Extracted page text data:
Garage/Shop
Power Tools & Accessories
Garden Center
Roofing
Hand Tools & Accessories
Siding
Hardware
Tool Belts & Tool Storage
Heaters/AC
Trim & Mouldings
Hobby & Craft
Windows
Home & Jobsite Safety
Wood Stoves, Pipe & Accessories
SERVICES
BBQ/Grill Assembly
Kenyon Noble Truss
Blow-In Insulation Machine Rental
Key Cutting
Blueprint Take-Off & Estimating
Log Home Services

:: YOUR TASK ::
Starting with the line that contains "Blueprint Take-Off & Estimating", return every line through the last one of the records, exactly as written.

:: ANSWER FOR THIS EXERCISE ::
Blueprint Take-Off & Estimating
Log Home Services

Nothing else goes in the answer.